There is one hopeful exception. The highly politicized Canadian challenge to France's complete ban on uses of all types of asbestos may provide a way out of the Catch 22 that constrains a solution to the problem of invasive species. In the 1990s mounting concern for safety in the face of real and immediate dangers created a worldview that asbestos was a killer. Canada argued, on behalf of its Quebec-based asbestos industry, that France's ban was not based on adequate science and that asbestos use could be made harmless through regulation. This challenge, however, did not succeed in eclipsing the overriding public perception that asbestos was a dangerous substance. The WTO ruled in favor of France's right to maintain its ban for the protection of public health, acknowledging that, in this instance, the will of the people was paramount.

If the real and immediate dangers of trafficking in "biological pollutants" were to provoke an audible outcry, equal to that once raised against asbestos, then the WTO may be forced to defer to the voice of the people and refrain from its condemnation of national laws in support of biodiversity. It is long past time to turn the tide on trade. A biodiverse planet capable of providing the essentials of life is a good place to take a stand, while we still can.

Bills dealing with ballast water management currently in committees of the 110th Congress—and there are almost a dozen this session—set compliance standards for ballast water 100 times more protective than the IMO's, which is a good and necessary step, but they also set in place measures that would repeatedly and indefinitely postpone the date by which the new, stronger standards would come into effect.

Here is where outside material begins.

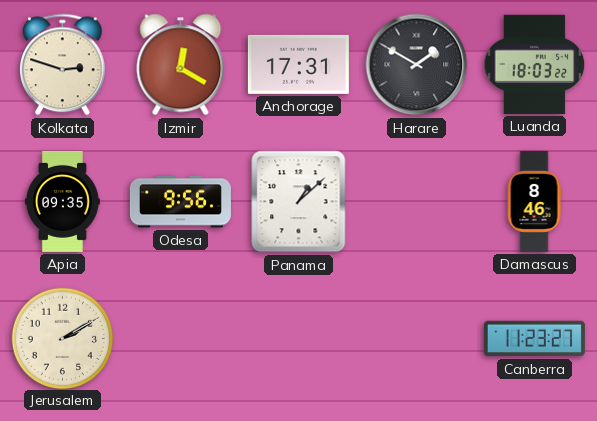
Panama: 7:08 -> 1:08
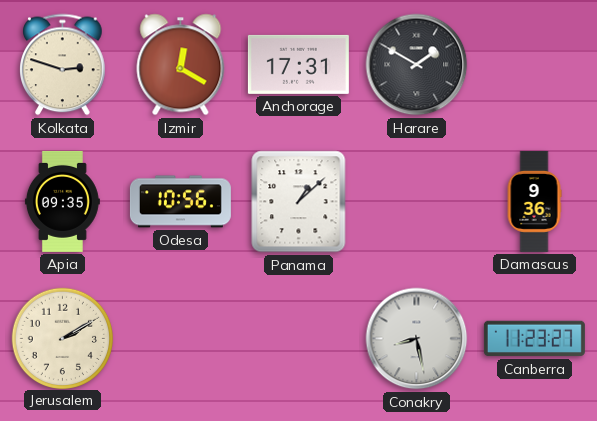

They also go as far as to assure the maritime industry that they will not be overburdened with requirements to install expensive new technology to meet the standards when current estimates put the cost to outfit each vessel at $300,000, well beyond what shippers say they will pay. Moreover, the bills are weak on the treatment of tank sediments, ignore hull fouling, and are mute on domestic trade and short sea shipping that contribute to the transportation of non-native species from region to region within the country.
Most importantly, as currently written, a number of these bills would undercut one of the cornerstones of environmental legislation, the Clean Water Act (CWA), which provides for citizen oversight, empowering the public with the right to judicial review and enforcement, and which also protects a state's ability to act on its own behalf. Under CWA, states can implement their own regulations as long as they are consistent with the Act. Laws in California and Michigan are already more stringent than the proposed legislation before Congress and recent U.S. District Court decisions have found in favor of their regulations and the CWA—determining that the two acting in concert can effectively control the problem of invasive species. It is unclear why certain legislators, in their efforts to achieve a nationally binding standard for ballast water, would entertain weakening the CWA just as it has been validated by the federal judiciary.

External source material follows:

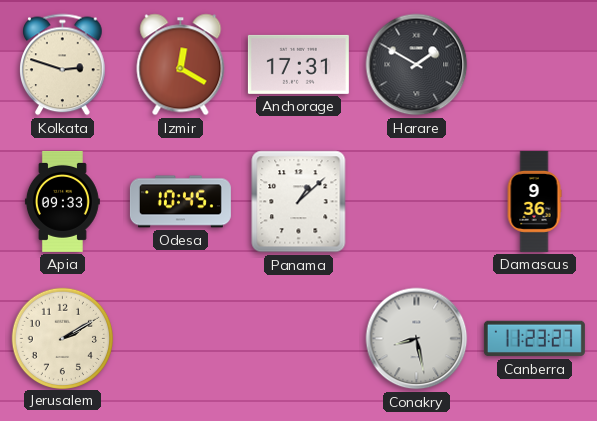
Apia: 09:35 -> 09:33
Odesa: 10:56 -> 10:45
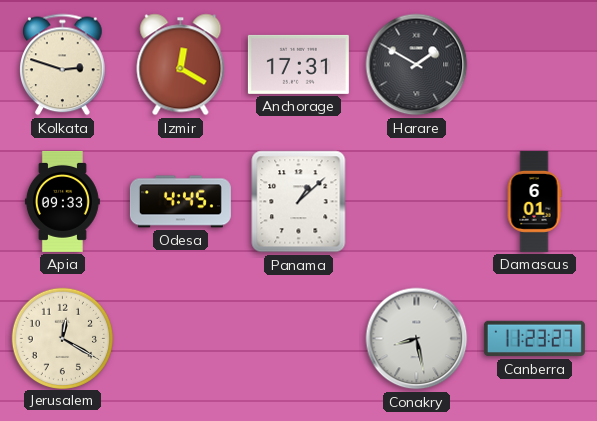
Odesa: 10:45 -> 4:45
Damascus: 9:36 -> 6:01
Jerusalem: 2:10 -> 12:20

Invasive zebra clam attacking native species and spreadingThe pending ballast management bills in the House and the Senate have moved further than previous bills in previous sessions, but are still without the sense of urgency or resolve necessary to achieve a sea-change in global commerce. Decisions that would improve their effectiveness are being compromised and delayed through efforts more likely to protect the existing trading agenda than rally the public's passion for restoring the planet's biodiversity. Congress is moving at the glacial pace that created the Great Lakes. These lakes, and all other at-risk ecosystems around the globe, do not have that kind of time.

One new, established aquatic invasive species is discovered every six months in the Great Lakes and the cumulative impact from these exotics mutually assisting each other, which they have been shown to do, is what Dr. Anthony Ricciardi of Montreal's McGill University tellingly terms "invasional meltdown."